[gsoc 2013] Approximate string matching proposal
Hi, I've already posted this but it probably got buried. My proposal
for GSOC 2013 is also available at
http://webdev.fit.cvut.cz/~strnaj11/gsoc/.
Regards, Jan Strnad
GSOC 2013 Proposal - Approximate string pattern matching
========================================================
Abstract
--------
My name is Jan Strnad and this is my proposal for GSOC 2013.

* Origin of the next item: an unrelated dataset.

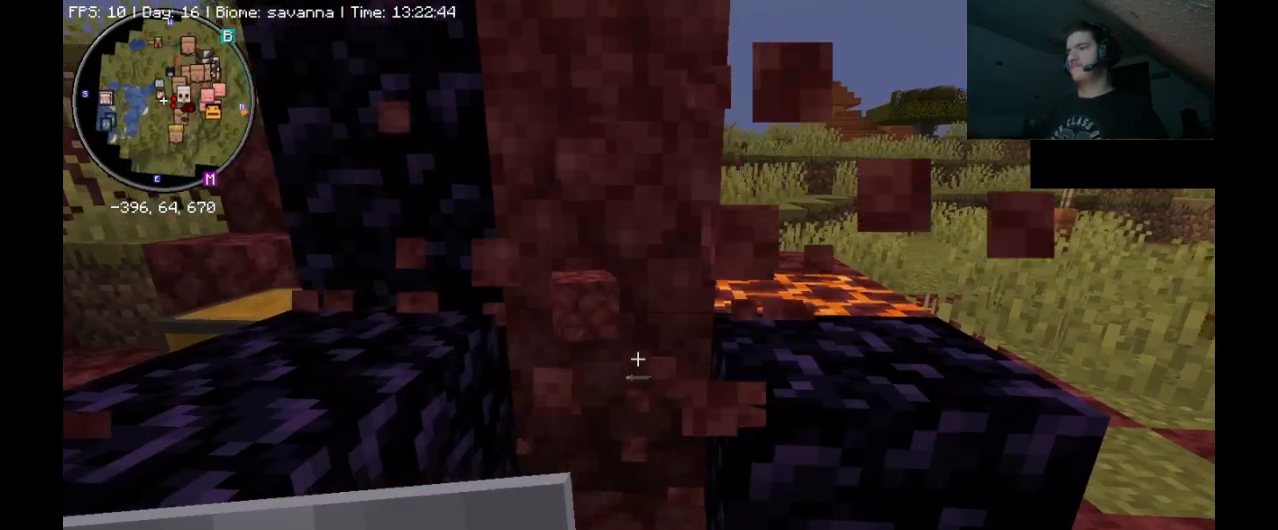
{"keys": [], "mouse": [], "events": []}
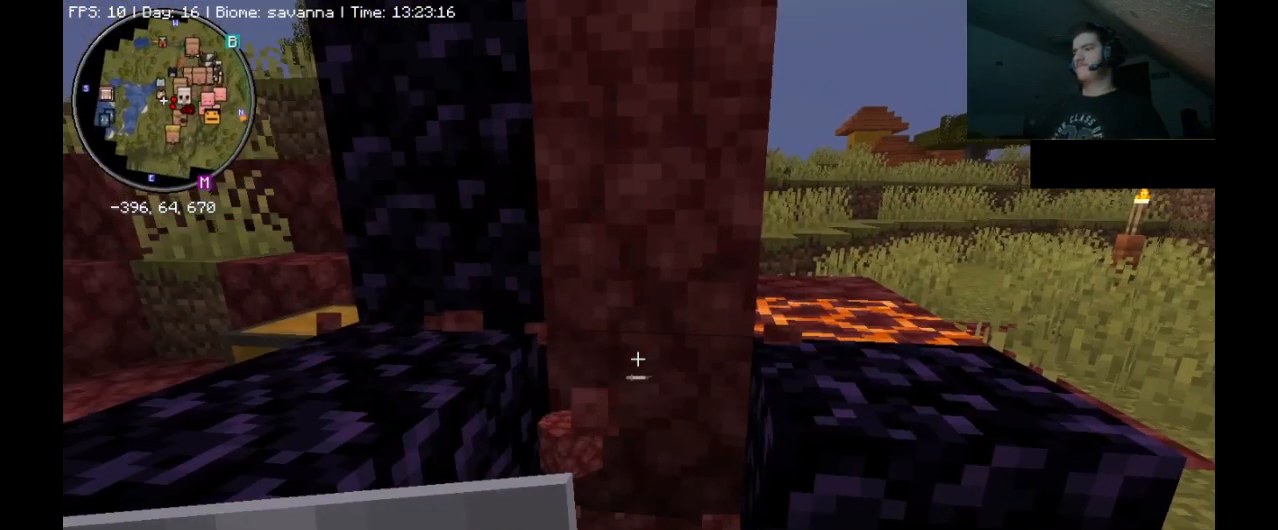
{"keys": [], "mouse": [], "events": []}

I would like to implement a set of approximate string matching
algorithms. There are two categories of these algorithms. A
representative of the first category takes two strings and computes
so-called distance between those two strings. A member of the second
category takes some text and a pattern and finds all approximate matches
of the pattern in the text according to some given distance. I'm
planning to support various distances, such as Hamming, Levenstein,
Damerau–Levenshtein, Jaro, Delta, Gamma ... I'm proposing to implement a
general solution that supports multiple string containers, not only
std::string. There are many possible applications such as spell
checking.
Personal Details
----------------
Name: Jan Strnad
University: Czech Technical University in Prague, Faculty of Information
Technology, The Czech Republic
Major: Theoretical Informatics / System Programming - studying both in
parallel
Degree program: MSc.
Email/XMPP: hanny.strnad@gmail.com
ICQ: 335127474
homepage: none
Mailing address: Okružní 508, 788 13 Vikýřovice, Czech Republic
Availability:
* Start: at worse by 17th June but probably earlier
* End: 21st September
* I have no other duties during this period but I may take a one week
vacation.
* I'm planning to spend 40-45 hours per week.
Background
----------
Please summarize your educational background
I'm first year master's student at CTU in Prague with major in
Theoretical Informatics and System Programming. At this university I
also gained my BSc. degree (Software Engineering, with honors) in June
2012. Here's an incomplete list of courses I have taken so far: Data
structures and algorithms, Graph theory, Complexity theory, Automata and
grammar theory, Compiler design course, Software engineering courses
(including practical ones), various programming languages (C, C++, Java,
Scala, Common Lisp, Haskell, Erlang, SML), various programming paradigms
(imperative, object-oriented, functional, logical), math & statistics
courses, Data compression, String pattern matching course, Computer
architecture related courses, Parallel algorithms course and many
others. I also spent 4 months as an exchange student in Uppsala
University, Sweden where I took Constraint programming and Software
verification courses.
Please summarize your programming background
I'm able to code in many languages, but I'm most experienced in C++ (5
years) and Scala languages (1.5 years). My C++ experience is gained
mostly from school's projects an my small own projects (usually some
kind of small tweaks of third party programs). I have an experience with
C++ templates, multi-threading using both POSIX threads and openMP, STL
and with some of the Boost libraries (Program Options, Smart Ptr). I
definitely not know everything that would be needed for my GSOC project,
but I'm quick learner.
Please tell us a little about your programming interests. Please tell us
why you are interested in contributing to the Boost C++ Libraries. What is
your interest in the project you are proposing?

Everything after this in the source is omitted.